Neurofibromatosis type 1 (NF1) is the most common of the phakomatoses and has a variety of localized or, more frequently, systemic manifestations throughout the thorax, abdomen, pelvis, and extremities. Classic computed tomographic (CT) findings in NF1 with thoracic involvement include small, well-defined subcutaneous neurofibromas, focal thoracic scoliosis, posterior vertebral scalloping, enlarged neural foramina, and characteristic rib abnormalities due to bone dysplasia or erosion from adjacent neurofibromas. However, more atypical manifestations are occasionally seen, and magnetic resonance (MR) imaging can be useful in equivocal cases.

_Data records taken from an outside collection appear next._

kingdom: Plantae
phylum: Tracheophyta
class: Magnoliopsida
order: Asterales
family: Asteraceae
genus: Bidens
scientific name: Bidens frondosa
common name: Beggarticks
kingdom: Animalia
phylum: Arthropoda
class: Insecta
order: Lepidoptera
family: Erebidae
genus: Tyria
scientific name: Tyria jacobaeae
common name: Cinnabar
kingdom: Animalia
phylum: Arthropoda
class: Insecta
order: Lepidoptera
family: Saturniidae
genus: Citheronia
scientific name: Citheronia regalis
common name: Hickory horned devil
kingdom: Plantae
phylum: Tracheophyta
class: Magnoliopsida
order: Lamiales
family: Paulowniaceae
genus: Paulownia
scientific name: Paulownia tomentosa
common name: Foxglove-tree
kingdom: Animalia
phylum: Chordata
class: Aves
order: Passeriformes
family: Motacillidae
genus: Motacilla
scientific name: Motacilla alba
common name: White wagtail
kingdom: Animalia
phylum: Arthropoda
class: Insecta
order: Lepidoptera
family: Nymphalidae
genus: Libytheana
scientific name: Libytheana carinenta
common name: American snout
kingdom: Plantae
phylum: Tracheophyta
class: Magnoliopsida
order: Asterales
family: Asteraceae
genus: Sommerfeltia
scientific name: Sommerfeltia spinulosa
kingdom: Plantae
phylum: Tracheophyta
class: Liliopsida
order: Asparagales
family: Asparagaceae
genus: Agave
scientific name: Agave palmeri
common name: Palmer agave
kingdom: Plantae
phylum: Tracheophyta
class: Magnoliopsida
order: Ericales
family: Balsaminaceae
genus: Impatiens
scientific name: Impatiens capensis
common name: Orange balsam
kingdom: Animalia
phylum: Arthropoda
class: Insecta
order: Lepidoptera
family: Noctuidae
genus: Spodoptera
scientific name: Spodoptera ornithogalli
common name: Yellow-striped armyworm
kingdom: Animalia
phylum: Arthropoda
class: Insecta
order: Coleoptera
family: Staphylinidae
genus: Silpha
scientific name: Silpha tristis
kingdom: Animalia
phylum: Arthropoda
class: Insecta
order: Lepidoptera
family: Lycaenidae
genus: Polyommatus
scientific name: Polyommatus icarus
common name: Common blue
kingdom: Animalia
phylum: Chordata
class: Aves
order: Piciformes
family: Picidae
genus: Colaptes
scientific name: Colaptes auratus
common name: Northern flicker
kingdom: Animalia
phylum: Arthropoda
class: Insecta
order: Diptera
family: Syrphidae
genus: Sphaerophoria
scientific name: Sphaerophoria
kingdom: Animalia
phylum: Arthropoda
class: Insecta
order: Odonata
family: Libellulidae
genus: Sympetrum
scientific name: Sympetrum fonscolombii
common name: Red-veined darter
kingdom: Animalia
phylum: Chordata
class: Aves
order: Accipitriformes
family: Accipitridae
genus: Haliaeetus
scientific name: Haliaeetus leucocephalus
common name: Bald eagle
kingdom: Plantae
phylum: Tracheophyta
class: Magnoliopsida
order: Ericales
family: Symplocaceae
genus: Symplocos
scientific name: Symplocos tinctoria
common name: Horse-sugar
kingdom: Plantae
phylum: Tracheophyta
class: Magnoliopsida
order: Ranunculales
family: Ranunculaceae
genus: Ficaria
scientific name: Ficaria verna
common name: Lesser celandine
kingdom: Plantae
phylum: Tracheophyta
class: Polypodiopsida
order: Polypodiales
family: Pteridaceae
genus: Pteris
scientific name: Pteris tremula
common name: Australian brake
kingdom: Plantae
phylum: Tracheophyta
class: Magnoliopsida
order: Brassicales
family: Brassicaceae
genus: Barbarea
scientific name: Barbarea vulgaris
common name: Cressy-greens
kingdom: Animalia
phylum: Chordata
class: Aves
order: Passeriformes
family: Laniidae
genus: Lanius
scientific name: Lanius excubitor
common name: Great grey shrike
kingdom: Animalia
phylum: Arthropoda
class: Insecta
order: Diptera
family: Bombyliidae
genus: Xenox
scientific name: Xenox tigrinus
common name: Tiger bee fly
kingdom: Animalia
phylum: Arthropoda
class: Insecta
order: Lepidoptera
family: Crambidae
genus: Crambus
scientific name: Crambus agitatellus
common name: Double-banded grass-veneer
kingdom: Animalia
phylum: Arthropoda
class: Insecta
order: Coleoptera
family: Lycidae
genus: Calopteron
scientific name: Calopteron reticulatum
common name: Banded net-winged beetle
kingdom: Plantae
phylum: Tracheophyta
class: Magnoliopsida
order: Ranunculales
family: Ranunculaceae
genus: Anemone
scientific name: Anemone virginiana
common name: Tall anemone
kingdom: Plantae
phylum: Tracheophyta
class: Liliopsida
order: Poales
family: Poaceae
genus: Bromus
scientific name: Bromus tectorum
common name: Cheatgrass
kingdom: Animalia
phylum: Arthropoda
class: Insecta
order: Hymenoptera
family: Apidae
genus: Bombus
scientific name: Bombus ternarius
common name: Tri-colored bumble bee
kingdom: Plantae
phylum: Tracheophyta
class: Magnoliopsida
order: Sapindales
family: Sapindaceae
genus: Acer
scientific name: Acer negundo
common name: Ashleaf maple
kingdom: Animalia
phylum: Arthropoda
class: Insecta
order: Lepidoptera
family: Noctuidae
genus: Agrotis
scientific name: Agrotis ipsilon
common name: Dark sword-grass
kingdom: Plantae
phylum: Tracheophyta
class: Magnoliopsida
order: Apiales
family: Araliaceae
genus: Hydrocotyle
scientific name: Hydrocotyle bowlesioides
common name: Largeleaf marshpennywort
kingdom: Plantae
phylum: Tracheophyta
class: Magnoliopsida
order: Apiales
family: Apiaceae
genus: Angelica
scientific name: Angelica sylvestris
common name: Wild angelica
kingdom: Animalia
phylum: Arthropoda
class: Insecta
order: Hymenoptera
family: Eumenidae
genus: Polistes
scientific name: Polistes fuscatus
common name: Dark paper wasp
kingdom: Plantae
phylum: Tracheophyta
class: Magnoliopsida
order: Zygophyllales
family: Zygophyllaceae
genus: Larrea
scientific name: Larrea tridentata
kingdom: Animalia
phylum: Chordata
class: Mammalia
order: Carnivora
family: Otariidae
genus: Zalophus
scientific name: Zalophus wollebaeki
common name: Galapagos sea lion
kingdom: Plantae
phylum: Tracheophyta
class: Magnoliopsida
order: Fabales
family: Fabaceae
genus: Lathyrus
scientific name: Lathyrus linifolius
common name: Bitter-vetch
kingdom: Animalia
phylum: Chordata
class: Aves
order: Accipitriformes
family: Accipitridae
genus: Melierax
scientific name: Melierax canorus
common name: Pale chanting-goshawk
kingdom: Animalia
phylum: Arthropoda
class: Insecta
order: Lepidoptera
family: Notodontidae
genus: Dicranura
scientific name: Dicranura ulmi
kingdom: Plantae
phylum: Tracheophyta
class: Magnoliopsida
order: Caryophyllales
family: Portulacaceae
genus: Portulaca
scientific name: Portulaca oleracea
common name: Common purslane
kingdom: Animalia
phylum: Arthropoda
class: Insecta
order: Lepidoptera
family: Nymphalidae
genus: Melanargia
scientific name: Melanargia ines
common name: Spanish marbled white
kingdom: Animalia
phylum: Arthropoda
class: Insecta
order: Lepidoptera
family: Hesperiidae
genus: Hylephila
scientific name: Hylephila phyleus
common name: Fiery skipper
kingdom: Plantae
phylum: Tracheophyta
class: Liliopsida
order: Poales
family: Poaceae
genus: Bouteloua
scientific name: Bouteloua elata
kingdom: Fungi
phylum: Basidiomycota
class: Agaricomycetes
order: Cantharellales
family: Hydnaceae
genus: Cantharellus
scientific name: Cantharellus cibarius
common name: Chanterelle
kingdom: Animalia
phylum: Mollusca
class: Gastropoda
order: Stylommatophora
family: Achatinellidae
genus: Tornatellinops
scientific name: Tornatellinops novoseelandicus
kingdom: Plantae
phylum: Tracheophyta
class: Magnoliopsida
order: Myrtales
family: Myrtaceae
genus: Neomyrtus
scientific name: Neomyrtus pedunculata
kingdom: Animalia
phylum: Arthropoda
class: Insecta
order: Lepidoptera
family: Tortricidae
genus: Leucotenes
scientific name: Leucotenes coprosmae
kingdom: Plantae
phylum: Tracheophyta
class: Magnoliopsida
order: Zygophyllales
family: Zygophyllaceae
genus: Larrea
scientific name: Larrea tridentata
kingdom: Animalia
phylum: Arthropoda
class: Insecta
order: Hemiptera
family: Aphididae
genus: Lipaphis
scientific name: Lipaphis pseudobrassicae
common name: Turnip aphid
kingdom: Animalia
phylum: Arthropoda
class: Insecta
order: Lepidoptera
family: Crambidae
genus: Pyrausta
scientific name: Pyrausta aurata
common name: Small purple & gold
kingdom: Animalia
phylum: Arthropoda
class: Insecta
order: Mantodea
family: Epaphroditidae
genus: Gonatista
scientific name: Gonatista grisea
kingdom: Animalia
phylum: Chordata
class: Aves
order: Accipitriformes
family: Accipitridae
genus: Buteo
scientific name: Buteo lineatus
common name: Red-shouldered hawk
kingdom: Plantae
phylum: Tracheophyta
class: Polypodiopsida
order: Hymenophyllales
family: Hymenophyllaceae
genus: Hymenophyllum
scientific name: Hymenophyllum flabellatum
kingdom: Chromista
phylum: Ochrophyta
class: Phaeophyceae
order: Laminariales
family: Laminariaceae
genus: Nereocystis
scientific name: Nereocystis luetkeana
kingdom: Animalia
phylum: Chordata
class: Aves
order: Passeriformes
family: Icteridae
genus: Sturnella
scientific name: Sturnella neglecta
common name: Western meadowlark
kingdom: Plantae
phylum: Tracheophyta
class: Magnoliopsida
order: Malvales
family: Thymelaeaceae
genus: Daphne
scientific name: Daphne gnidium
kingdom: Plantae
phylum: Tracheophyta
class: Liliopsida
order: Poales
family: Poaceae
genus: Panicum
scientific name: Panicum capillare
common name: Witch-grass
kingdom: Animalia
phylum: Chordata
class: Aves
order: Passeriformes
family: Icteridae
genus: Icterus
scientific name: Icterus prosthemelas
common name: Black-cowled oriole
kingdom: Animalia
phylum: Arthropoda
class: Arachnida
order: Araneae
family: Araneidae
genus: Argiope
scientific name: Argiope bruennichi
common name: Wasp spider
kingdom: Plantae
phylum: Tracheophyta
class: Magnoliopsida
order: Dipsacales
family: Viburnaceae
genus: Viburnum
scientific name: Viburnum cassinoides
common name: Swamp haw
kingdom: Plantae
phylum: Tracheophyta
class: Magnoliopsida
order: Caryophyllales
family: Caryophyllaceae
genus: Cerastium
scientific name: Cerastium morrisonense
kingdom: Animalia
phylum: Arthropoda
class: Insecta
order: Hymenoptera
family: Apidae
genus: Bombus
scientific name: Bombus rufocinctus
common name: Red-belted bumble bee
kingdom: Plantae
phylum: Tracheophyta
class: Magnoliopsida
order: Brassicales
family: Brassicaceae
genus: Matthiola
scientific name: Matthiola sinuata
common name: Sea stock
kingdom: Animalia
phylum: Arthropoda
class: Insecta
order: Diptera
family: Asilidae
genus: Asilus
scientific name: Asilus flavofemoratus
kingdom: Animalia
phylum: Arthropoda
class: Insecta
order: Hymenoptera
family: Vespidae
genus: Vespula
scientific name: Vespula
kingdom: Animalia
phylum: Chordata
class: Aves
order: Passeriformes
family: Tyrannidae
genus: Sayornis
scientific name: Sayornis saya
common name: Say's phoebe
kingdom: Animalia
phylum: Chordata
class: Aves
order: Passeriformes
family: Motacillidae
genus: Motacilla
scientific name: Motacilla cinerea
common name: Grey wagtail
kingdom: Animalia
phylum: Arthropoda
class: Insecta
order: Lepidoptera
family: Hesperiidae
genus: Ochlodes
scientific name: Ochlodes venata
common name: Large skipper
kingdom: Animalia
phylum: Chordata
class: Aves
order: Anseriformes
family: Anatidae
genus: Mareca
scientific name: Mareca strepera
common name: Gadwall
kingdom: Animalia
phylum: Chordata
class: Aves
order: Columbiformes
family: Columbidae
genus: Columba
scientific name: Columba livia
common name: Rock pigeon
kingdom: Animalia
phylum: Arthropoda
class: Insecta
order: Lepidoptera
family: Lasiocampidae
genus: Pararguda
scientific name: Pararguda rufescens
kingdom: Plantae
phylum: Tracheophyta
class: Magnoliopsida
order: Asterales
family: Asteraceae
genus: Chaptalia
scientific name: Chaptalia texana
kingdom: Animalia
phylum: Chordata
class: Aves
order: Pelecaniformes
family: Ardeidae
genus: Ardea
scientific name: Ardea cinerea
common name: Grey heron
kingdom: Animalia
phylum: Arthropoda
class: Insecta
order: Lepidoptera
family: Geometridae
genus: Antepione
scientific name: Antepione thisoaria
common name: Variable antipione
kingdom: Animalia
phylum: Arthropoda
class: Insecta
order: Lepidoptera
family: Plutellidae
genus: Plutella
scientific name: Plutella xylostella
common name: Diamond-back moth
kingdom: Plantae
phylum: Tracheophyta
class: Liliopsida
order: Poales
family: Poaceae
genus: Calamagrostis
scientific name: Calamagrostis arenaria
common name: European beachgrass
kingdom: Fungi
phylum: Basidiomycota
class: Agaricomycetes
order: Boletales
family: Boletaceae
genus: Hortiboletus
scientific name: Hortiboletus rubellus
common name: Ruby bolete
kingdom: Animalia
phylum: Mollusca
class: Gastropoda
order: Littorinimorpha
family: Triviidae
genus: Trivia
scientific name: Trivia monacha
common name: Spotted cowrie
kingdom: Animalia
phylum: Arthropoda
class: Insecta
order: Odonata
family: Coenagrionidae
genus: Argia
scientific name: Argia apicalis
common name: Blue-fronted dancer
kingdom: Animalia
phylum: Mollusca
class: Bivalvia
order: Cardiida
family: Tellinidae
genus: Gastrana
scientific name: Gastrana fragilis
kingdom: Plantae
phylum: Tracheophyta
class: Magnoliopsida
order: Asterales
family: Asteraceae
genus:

NF1 with abdominopelvic involvement tends to arise in the retroperitoneal, mesenteric, and paraspinal regions; it may be quite extensive and therefore difficult to distinguish from adenopathy at CT. The multiplanar capabilities of MR imaging, particularly with T2 weighting, make this modality helpful in evaluating affected patients and making the diagnosis. The classic peripheral manifestations of NF1 include limb hemihypertrophy, pseudarthrosis, peripheral nerve neurofibromas, and subcutaneous common and plexiform neurofibromas. In some cases of NF1, imaging findings are inconclusive, and biopsy and subsequent pathologic analysis are required. Familiarity with the various manifestations of NF1 in different anatomic locations is important in making the diagnosis and optimizing postdiagnostic treatment.